Dalla 18ª sezione del Tribunale di Roma arriva una sentenza storica che farà sicuramente da precedente: negozi, ristoranti, servizi pubblici e professionisti non hanno il diritto all’oblio. Così però si rischia di fare diversi passi indietro sulla questione “recensioni online”.
Se si respirava un’aria nuova e positiva dopo l’
accordo della scorsa estate tra Fipe e TripAdvisor su un maggior controllo dei commenti lasciati sul web e su una
revisione dei principi coi quali si classificavano i locali sul portale, ora invece tutto sembra che si debba ripensare.

Tutto nasce da una vicenda che ha coinvolto un chirurgo plastico di Roma che sulla sua scheda Google My Business si era ritrovato - tra molteplici recensioni positive - quattro post estremamente negativi. Così aveva chiesto a Google di rimuoverli facendogli causa. Ma in aula il giudice ha “assolto” Google e condannato il chirurgo a pagare le spese legali.
Quello che più preoccupa è la motivazione che si legge nella sentenza del giudice, che recita: “Il diritto di critica può essere esercitato anche in modo graffiante e con toni aspri”. Vero è che in democrazia ognuno può esprimere il proprio parere. Ma: chi stabilisce quali sono i limiti dei “modi graffianti”? E chi riesce a differenziare tra “toni aspri” e “toni offensivi”? In ultimo, la questione più importante: il giudice si sarà interrogato sulla veridicità di quei commenti? Gli autori saranno davvero stati dal chirurgo plastico di Roma?
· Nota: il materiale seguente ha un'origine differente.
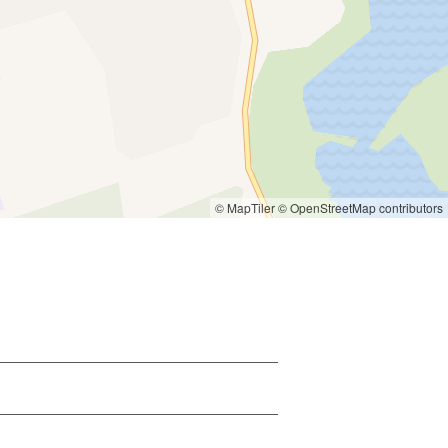
© MapTiler
© OpenStreetMap contributors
Rifacendoci alle decine di storie legate a ristoratori vessati da commenti offensivi e fasulli, il dubbio non può che sorgere insieme al chiedersi perché un cittadino - secondo la Corte di Giustizia europea - abbia il diritto all’oblio, mentre un’attività no. I servizi di recensioni in rete - si evince dalla sentenza - hanno diritto di esistere a prescindere dalla volontà di chi viene recensito, perché sulla possibile contrarietà del gestore dell'esercizio prevale il diritto di critica degli utenti. Le recensioni possono anche essere negative: conta di più l'interesse generale che quello del singolo.